Vendor’s duties of disclosure!
Material faults
Principle:
No liability of the vendor for faults which the investor failed to notice due to its own negligence.
Exceptions:
- Assurance by the vendor that there were no such faults
or
- Intentional failure to disclose the faults in question
- non-disclosure will only be deemed to be intentional where the vendor has breached a duty of disclosure:
- a duty of disclosure will apply if the vendor knows that the investor has overlooked a material fault which is significant for its decision to purchase and/or regarding the price.
- a duty to inform will not apply if the faults are clearly apparent from the DD documentation.
- Exception: The vendor realises that the investor has not noticed these faults.
- non-disclosure will only be deemed to be intentional where the vendor has breached a duty of disclosure:
Defects in title
Principle:
The vendor is liable, irrespective of a duty of disclosure establishing responsibility and irrespective of the investor’s lack of knowledge due to its own negligence.
The breach of the vendor’s duty of disclosure has the effect of enhancing liability:
- in the event of a blameworthy failure to disclose, the vendor will be liable for further damage resulting from the (full or partial) eviction.6
Duty of disclosure
The vendor will in all circumstances be subject to a duty of disclosure if the investor requests information:
- the better and the more reliable the information available to the investors or buyers, the lower the risk discount in the business assessment will be
- advantages:
- additional revenue
- shortening of the transaction process7
- the vendor DD provides the investor with a significantly more comfortable negotiating position
- reduction in the risk that the deal may be called off at a time when in investor interests are already affected
- advantages:
- additional information for potential investors8 such as
- the presentation of market data
- the presentation of comparative data with competitor companies
- fundamental market analyses.
1 See Articles 192(2) and 200(1) of the Swiss Code of Obligations.
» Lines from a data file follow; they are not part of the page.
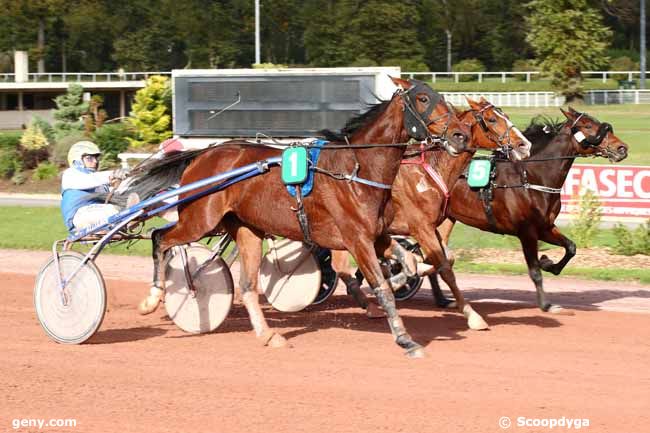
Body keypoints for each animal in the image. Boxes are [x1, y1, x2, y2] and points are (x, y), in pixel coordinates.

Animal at [135, 78, 466, 358]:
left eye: (442, 97)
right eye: (423, 98)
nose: (459, 135)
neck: (357, 170)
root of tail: (203, 155)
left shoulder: (378, 236)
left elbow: (409, 262)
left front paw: (399, 278)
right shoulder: (357, 240)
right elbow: (382, 289)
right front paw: (406, 339)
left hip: (246, 229)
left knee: (247, 285)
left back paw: (269, 335)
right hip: (200, 219)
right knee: (160, 238)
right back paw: (154, 298)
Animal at [330, 97, 532, 328]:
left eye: (504, 115)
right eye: (492, 119)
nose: (524, 145)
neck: (428, 172)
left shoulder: (432, 226)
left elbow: (444, 259)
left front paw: (403, 275)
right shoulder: (421, 227)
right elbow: (444, 268)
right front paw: (473, 316)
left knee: (340, 267)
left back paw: (370, 305)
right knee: (340, 266)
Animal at [428, 105, 624, 314]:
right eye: (587, 125)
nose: (622, 148)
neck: (531, 177)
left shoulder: (544, 227)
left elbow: (571, 247)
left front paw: (549, 263)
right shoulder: (526, 231)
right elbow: (535, 271)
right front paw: (546, 304)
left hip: (445, 220)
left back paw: (442, 299)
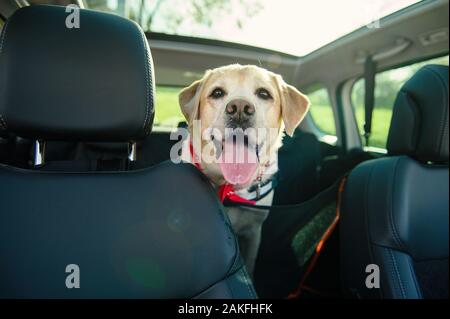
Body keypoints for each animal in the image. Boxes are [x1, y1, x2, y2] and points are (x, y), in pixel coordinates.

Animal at [178, 65, 312, 278]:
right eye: (217, 93)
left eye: (264, 94)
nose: (239, 108)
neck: (227, 187)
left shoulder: (253, 231)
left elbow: (249, 263)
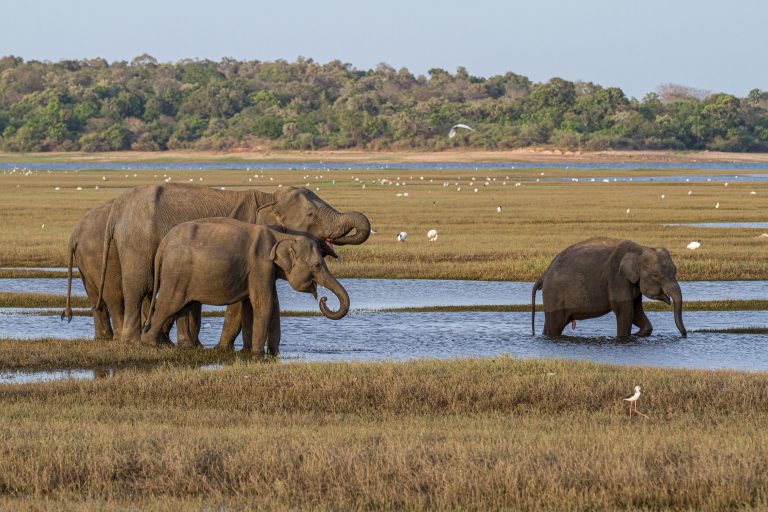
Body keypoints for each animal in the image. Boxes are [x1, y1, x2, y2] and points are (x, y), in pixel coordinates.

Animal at [141, 218, 349, 353]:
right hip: (176, 272)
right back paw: (150, 343)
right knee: (170, 303)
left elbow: (266, 305)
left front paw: (268, 353)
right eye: (317, 266)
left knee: (183, 305)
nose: (324, 298)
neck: (281, 236)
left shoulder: (266, 271)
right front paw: (257, 354)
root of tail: (165, 241)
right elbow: (263, 303)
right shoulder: (260, 264)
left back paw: (187, 347)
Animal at [531, 237, 687, 337]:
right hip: (554, 294)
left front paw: (639, 334)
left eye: (675, 271)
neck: (641, 248)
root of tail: (544, 275)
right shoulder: (617, 277)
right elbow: (624, 309)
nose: (684, 336)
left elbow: (635, 310)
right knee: (555, 325)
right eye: (655, 275)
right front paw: (624, 337)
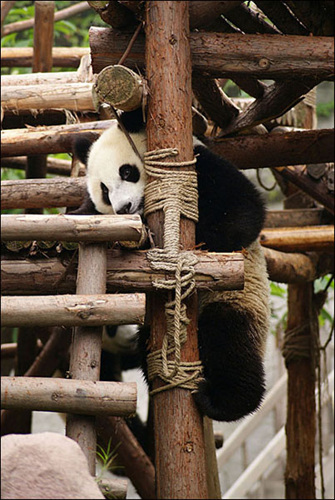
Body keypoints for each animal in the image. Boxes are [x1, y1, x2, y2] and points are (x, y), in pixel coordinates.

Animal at [72, 108, 272, 422]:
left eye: (126, 172)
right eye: (104, 190)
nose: (123, 208)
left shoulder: (200, 168)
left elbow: (243, 211)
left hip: (239, 299)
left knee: (228, 341)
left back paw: (222, 400)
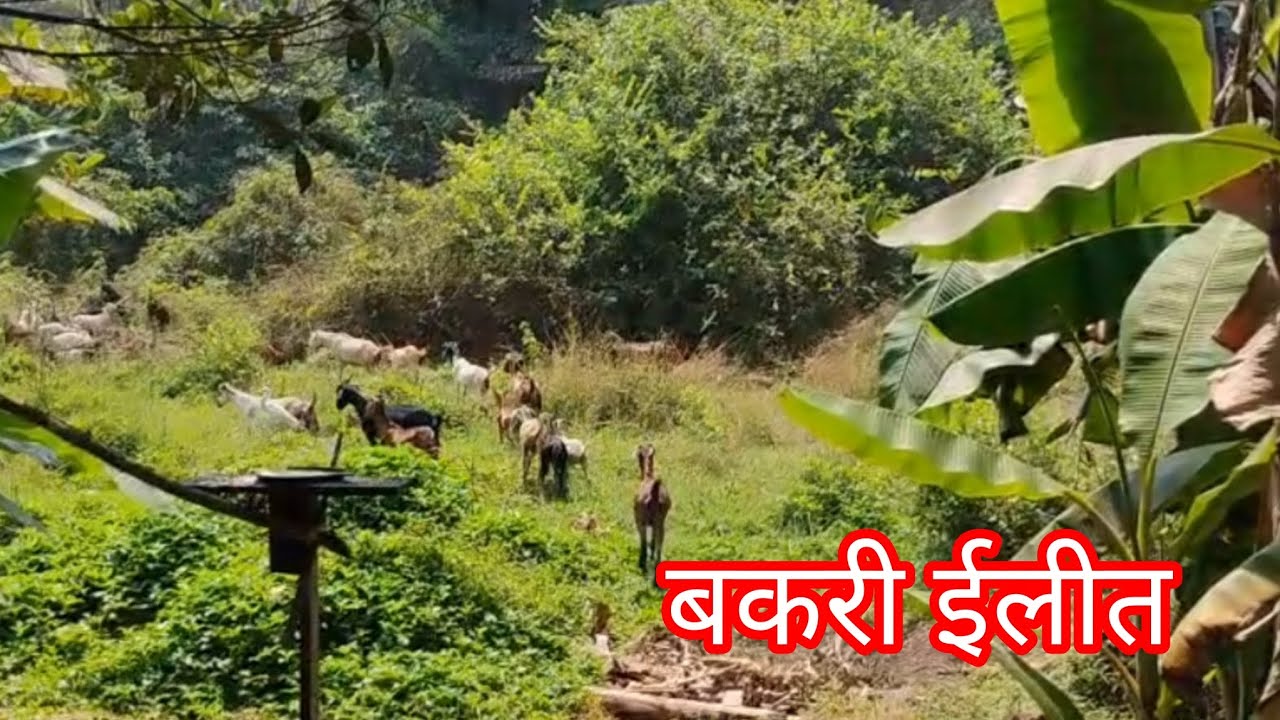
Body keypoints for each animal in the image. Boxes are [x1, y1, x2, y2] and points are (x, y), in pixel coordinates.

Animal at [633, 443, 671, 579]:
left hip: (641, 519)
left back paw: (642, 564)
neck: (648, 475)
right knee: (659, 543)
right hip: (660, 522)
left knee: (643, 542)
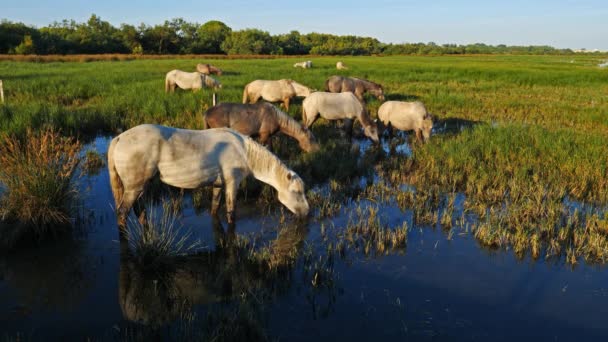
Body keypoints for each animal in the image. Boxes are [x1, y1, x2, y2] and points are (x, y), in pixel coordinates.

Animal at [107, 124, 312, 231]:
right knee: (123, 212)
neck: (244, 151)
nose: (306, 213)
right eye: (296, 192)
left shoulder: (218, 185)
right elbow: (231, 212)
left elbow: (214, 208)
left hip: (139, 186)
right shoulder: (232, 183)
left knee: (139, 209)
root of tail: (119, 139)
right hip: (134, 187)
No warranty claims may subsequently be brought by the investor even if the vendor warranted the absence of such defects.
2 The investor may rely on assurances provided by the vendor in this case (Article 200(2) of the Swiss Code of Obligations).
3 Enhanced liability for material defects which would entitle the investor to rescind the contract or to claim a reduction in the price: liability of the vendor for further damage, Article 208(3) of the Swiss Code of Obligations for rescission and Article 97 for claims to reduction (BGE 82 II 139).
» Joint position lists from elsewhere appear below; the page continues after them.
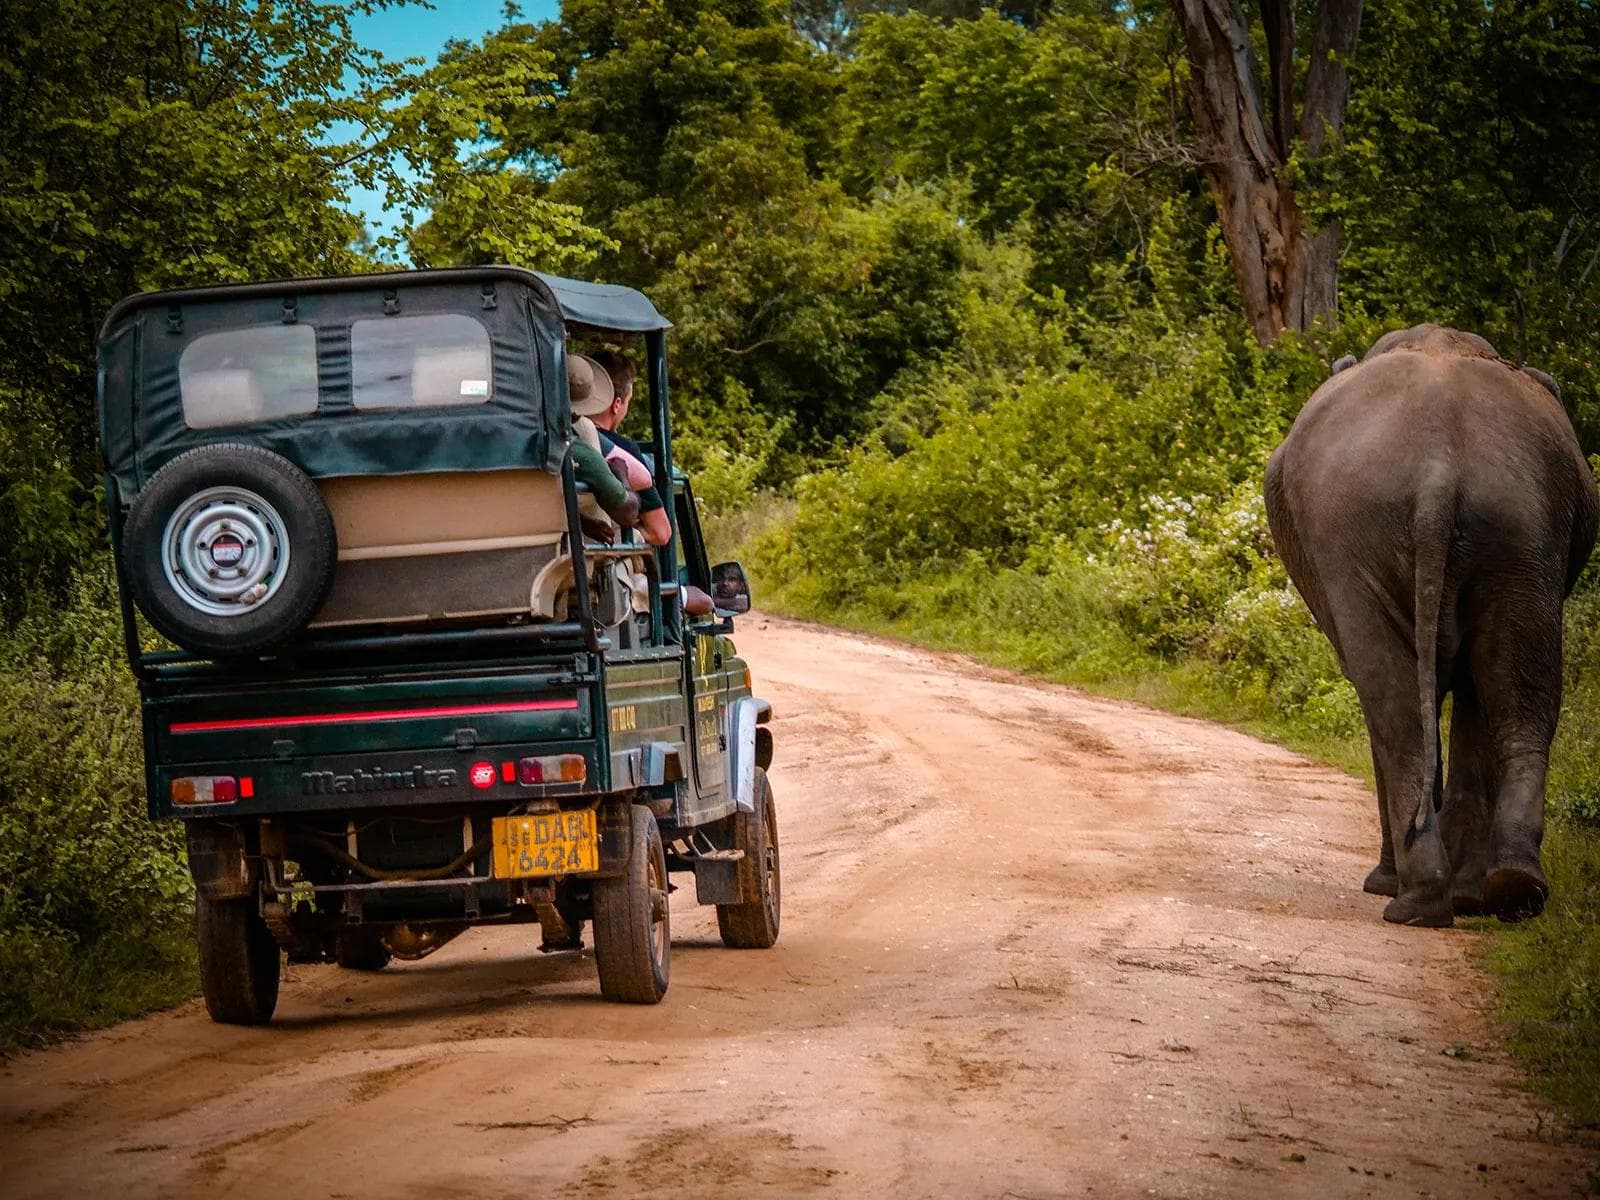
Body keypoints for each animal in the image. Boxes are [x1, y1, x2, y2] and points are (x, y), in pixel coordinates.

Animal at [1265, 324, 1598, 927]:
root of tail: (1437, 467)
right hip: (1521, 530)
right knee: (1520, 694)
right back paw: (1505, 890)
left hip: (1371, 529)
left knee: (1394, 701)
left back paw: (1417, 901)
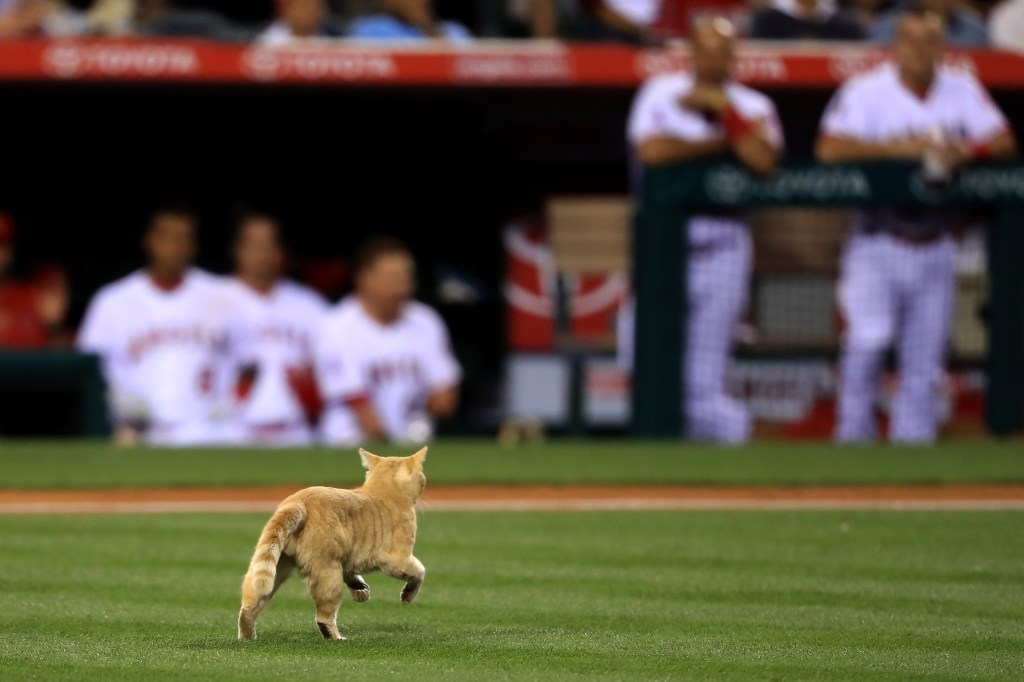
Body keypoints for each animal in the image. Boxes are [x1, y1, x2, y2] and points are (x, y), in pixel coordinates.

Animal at [237, 446, 425, 638]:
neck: (381, 489)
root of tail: (298, 501)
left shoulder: (349, 557)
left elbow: (352, 575)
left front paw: (360, 590)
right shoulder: (398, 558)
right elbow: (419, 572)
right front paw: (407, 595)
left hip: (274, 566)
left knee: (249, 604)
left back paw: (247, 637)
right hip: (327, 571)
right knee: (324, 616)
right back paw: (336, 637)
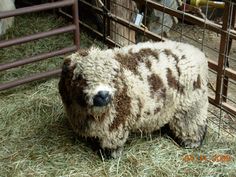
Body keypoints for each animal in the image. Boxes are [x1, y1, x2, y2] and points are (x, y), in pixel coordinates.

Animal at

4 See Article 192(2) of the Swiss Code of Obligations.
5 See Article 200(2) Swiss Code of Obligations; unless the vendor has given assurances to the contrary.
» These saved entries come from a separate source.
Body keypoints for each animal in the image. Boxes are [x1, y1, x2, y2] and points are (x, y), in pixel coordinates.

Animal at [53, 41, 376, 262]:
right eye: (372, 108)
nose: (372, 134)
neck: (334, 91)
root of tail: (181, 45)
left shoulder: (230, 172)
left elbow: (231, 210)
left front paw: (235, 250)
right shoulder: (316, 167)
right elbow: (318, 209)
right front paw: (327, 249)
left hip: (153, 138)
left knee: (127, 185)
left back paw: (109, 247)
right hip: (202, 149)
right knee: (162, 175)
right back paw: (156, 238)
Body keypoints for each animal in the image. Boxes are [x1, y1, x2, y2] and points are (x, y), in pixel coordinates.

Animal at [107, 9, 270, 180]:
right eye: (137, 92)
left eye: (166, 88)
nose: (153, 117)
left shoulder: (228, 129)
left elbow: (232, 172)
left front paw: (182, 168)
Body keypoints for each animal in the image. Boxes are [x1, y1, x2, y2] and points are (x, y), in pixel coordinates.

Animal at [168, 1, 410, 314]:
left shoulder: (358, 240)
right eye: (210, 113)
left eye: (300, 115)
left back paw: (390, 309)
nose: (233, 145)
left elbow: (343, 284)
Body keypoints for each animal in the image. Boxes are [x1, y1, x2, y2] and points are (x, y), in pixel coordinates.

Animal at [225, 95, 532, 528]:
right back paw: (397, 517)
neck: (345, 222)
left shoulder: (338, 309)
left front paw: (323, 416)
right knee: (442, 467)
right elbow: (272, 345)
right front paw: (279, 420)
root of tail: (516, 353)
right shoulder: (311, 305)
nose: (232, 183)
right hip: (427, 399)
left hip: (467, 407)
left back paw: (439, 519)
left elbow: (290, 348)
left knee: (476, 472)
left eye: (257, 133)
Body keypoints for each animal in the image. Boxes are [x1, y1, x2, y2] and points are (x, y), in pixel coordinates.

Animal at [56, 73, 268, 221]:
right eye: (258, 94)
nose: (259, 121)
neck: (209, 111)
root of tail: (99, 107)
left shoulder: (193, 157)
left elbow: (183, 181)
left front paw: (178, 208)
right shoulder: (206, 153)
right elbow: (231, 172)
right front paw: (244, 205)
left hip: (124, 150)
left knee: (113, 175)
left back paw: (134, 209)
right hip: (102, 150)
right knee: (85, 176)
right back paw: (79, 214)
6 See Article 195(2) of the Swiss Code of Obligations.
7 Secondary effect: the vendor DD is as it were a source of information for analysis and assessments by the vendor/its consultants, which may also enable the discovery of features of the business which render it more attractive for purchase.
8 This information goes further than a pure description of the business and should provide potential investors with the same level of knowledge, in order to avoid having to reach that level during contractual negotiations.